When he saw Humphrey buried next to William and Drogo in the monastery of the Santissima Trinita at Venosa, Robert can have shed few tears. Geoffrey, his only surviving elder brother in Italy, had failed to achieve any particular distinction; William, Count of the Principate, and Mauger, Count of the Capitanata, two younger brothers recently arrived, were doing well for themselves—especially William, who had already wrested a castle from the Prince of Salerno at San Nicandro, near Eboli—but neither they nor any other Norman barons could approach the Guiscard in power or prestige. As Humphrey had foreseen, the succession was incontestably his. Even before his election, he had characteristically seized all the lands of his nephew and ward Abelard and had added them to his own extensive possessions; and when, in August 1057, he was formally acclaimed as his brother's successor by the Normans assembled at Melfi, and all Humphrey's personal estates devolved upon him also, he became the greatest landowner and the most powerful figure in all South Italy. It had taken him just eleven years.
But though Robert Guiscard was now supreme, his chief rival, Richard of Aversa, was not far behind. The Normans of Melfi and those of Aversa still retained their separate identities, and Richard had consequently not been a contender for the Apulian succession —he had anyway been fully occupied elsewhere. Young Gisulf of Salerno, despite the efforts of his uncle Guy of Sorrento to restrain him, had almost from the day of
his accession determined to oppose the Normans in every way he could.
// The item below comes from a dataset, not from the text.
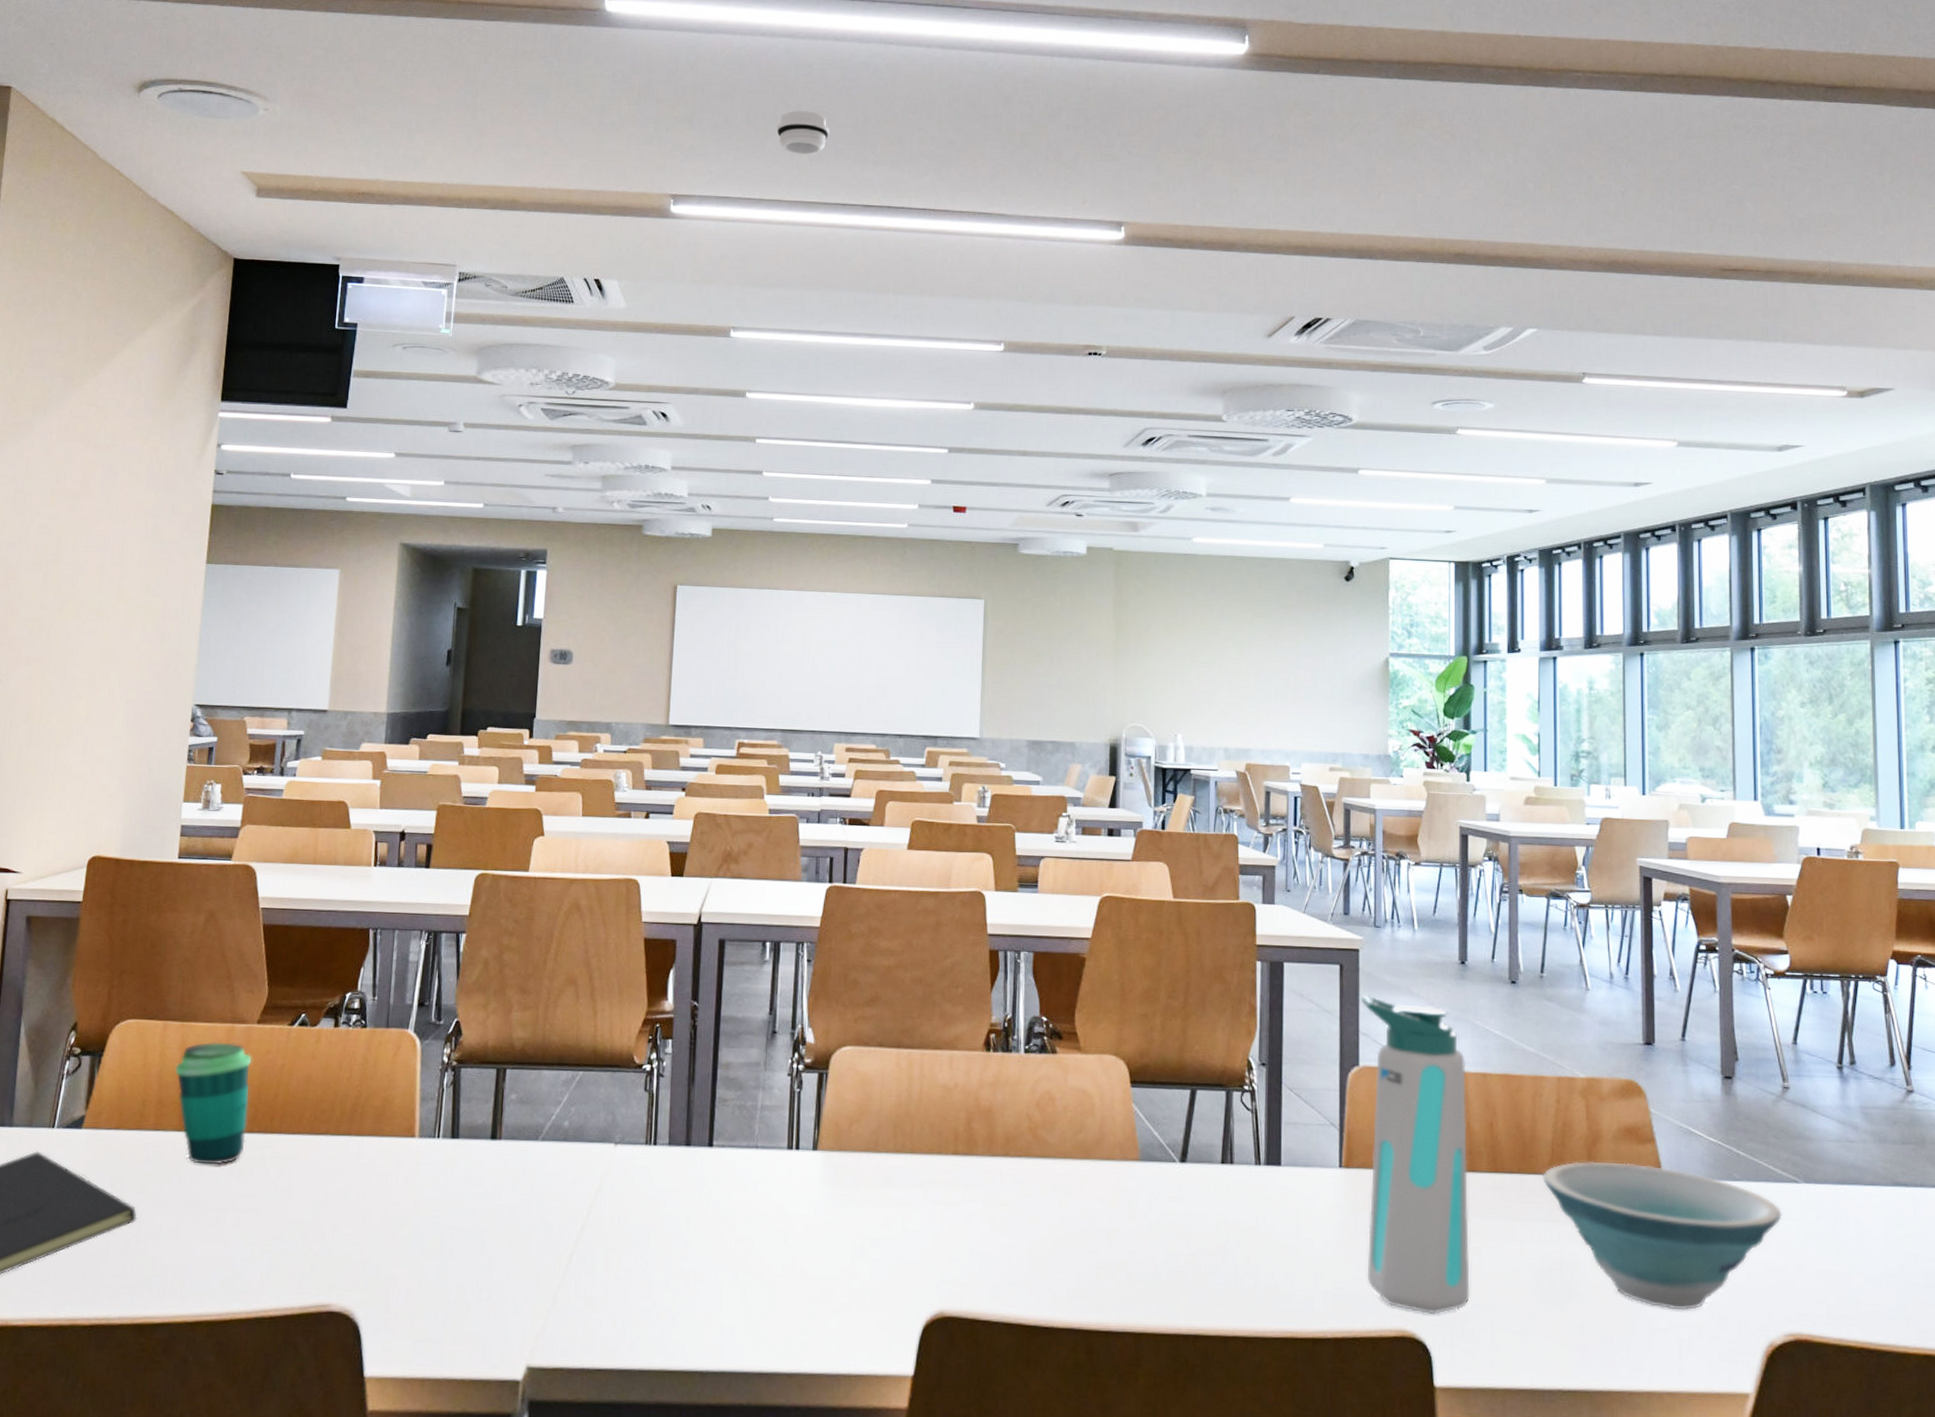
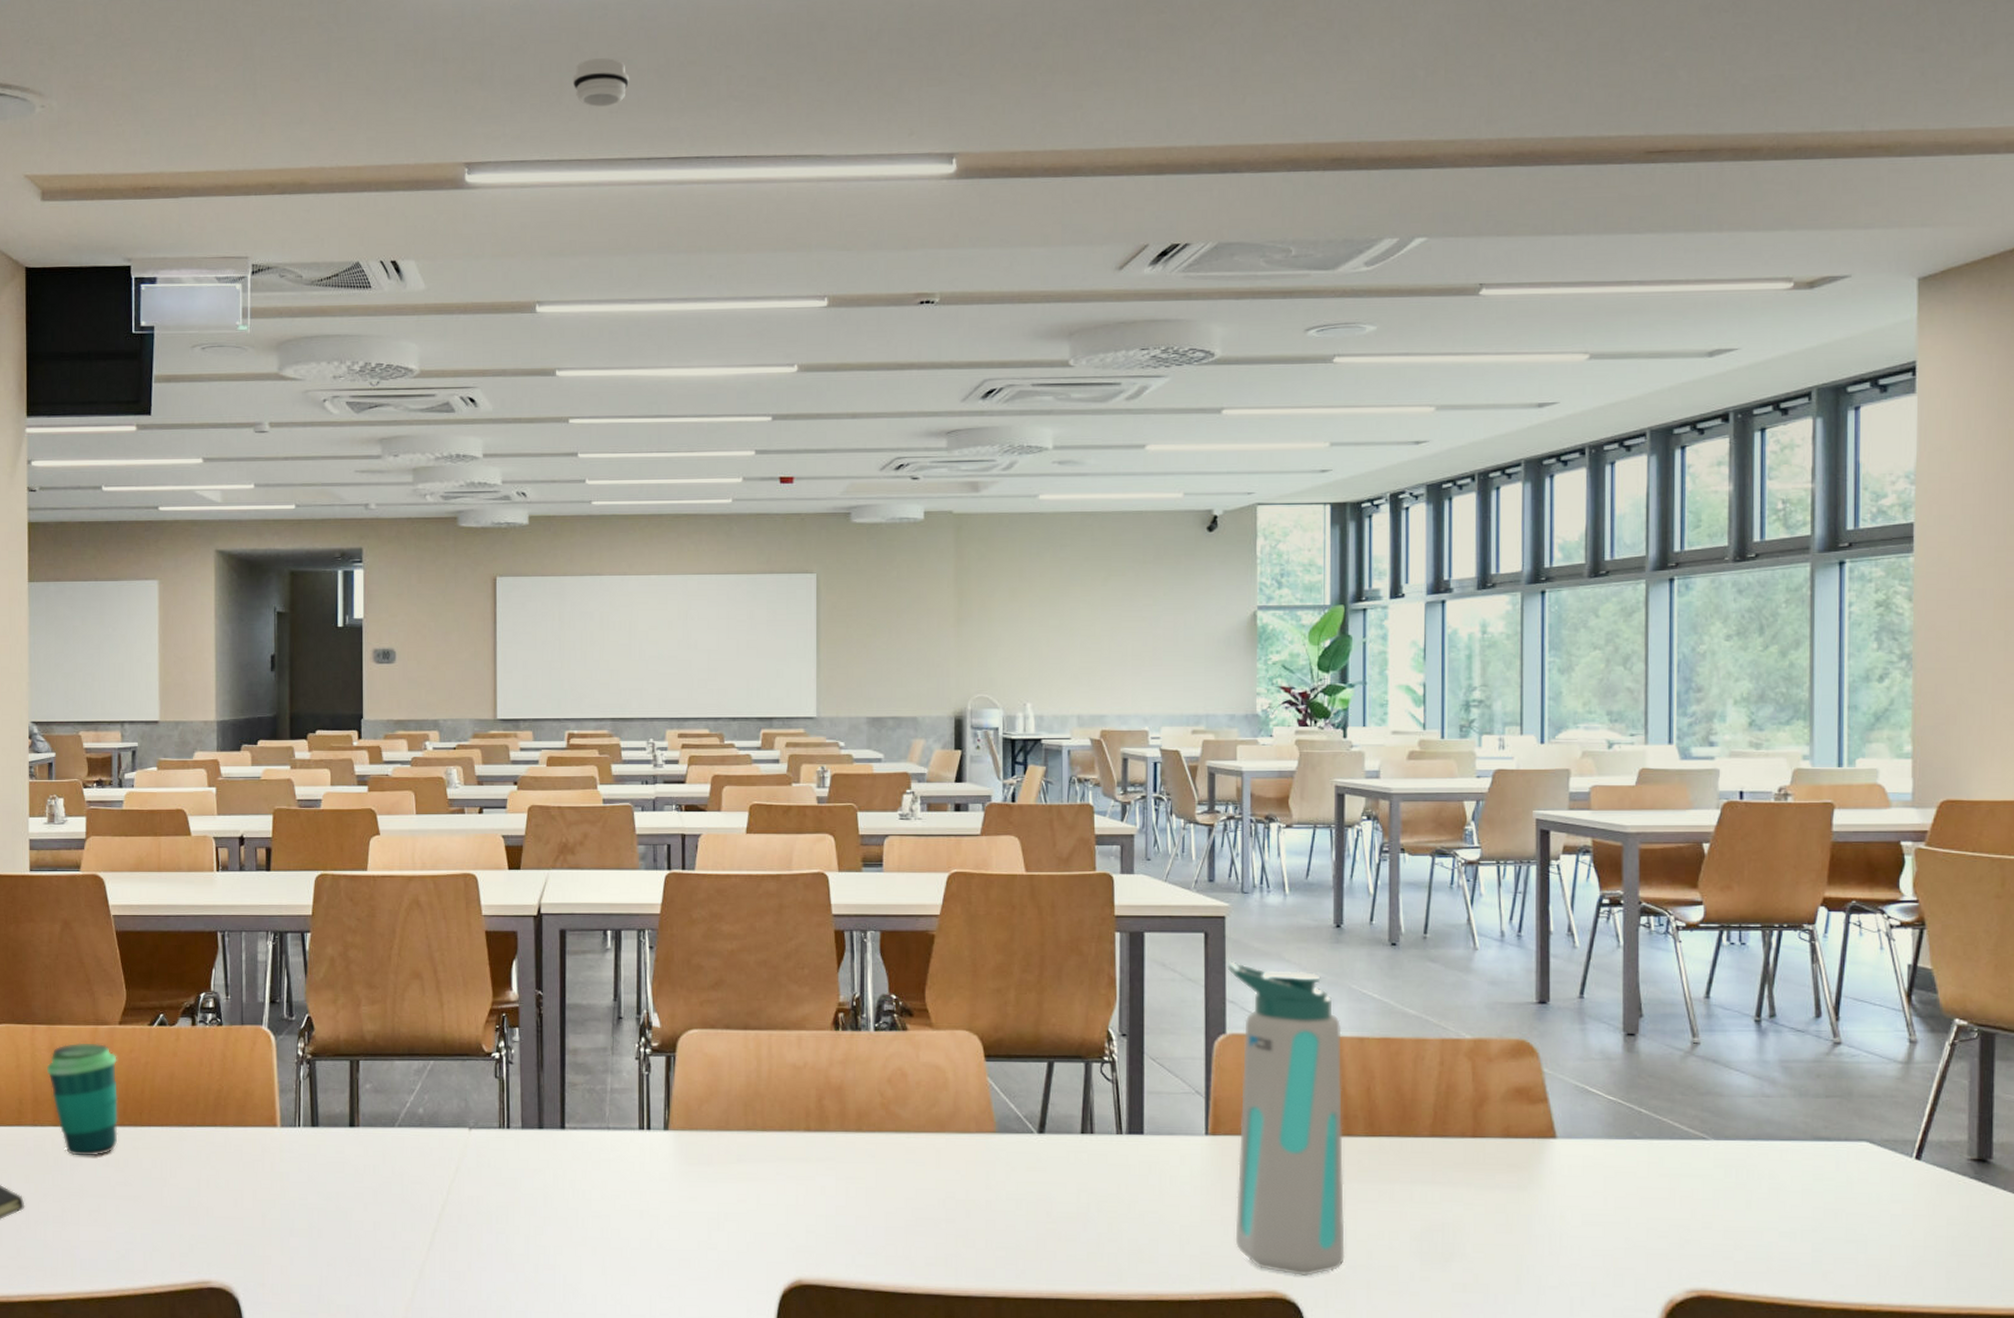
bowl: present [1542,1161,1782,1311] -> none [1423,1122,1687,1269]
It was a short-sighted policy, since, especially after Civitate (where the Salernitans had been noticeable by their absence), the Lombard princes of South Italy could no longer hope to stem the Norman tide, and the policy of co-operation which had served his father Gaimar in such good stead was now even more vital if an independent Salerno was to be maintained; yet Gisulf quickly drew upon himself the armed hostility of Richard of Aversa and managed to keep his throne only by means of a last-minute alliance with Amalfi; while Richard in the north and Robert and William de Hauteville in the south relentlessly harried his borders, paring away the outlying Salernitan territory bit by bit until he was at last left with little more than the city itself.